I’m not optimistic about AGI, but it’s important to give credit where credit is due.
Even assuming the public breakthroughs are the only ones that happened, the fact that openai was able to make an llm pipeline from data to training to production at their scale before anyone else is a feat of research and engineering (and loads of cash)
I have this rock here that might grant wishes. I will sell it to you for $10,000. Sure it might just be a rock, but if it grants wishes $10k is a very cheap price!
Ilya proved himself as a leader, scientist, and engineer over the past decade with OpenAI for creating break-through after break-through that no one else had.
He’s raised enough to compete at the level of Grok, Claude, et al.
He’s offering investors a pure play AGI investment, possibly one of the only organizations available to do so.
Who else would you give $1B to pursue that?
That’s how investors think.
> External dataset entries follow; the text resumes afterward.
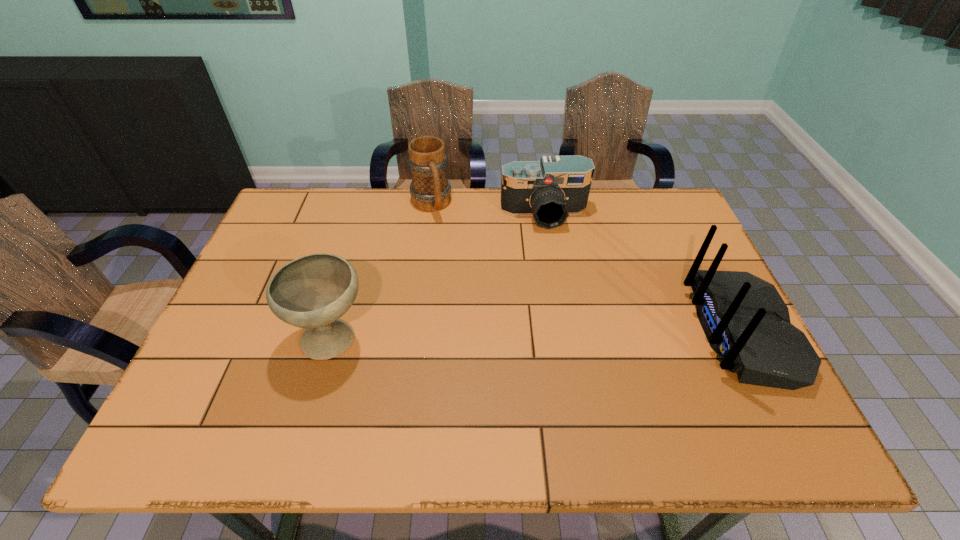
Image resolution: width=960 pixels, height=540 pixels. I want to click on the leftmost object, so click(312, 292).

Find the location of a particular element. The image size is (960, 540). router is located at coordinates (745, 320).

Identify the location of camera. This screenshot has height=540, width=960. (550, 190).

Identify the location of the shortest object. (550, 190).

The width and height of the screenshot is (960, 540). Find the location of `the second object from left to right`. the second object from left to right is located at coordinates (430, 190).

Where is `vacant position located 0.320m on the right of the leftmost object`? This screenshot has height=540, width=960. vacant position located 0.320m on the right of the leftmost object is located at coordinates (502, 339).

There are macro trends, ambitious possibilities on the through line, and the rare people who might actually deliver.
A $5B valuation is standard dilation, no crazy ZIRP style round here.
If you haven’t seen investing at this scale in person it’s hard to appreciate that capital allocation just happens with a certain number of zeros behind it & some people specialize in making the 9 zero decisions.
Yes, it’s predicated on his company being worth more than $500B at some point 10 years down the line.
If they build AGI, that is a very cheap valuation.
Think how ubiquitous Siri, Alexa, chatGPT are and how terrible/not useful/wrong they’ve been.
There’s not a significant amount of demand or distribution risk here. Building the infrastructure to use smarter AI is the tech world’s obsession globally.
If AGI works, in any capacity or at any level, it will have a lot of big customers.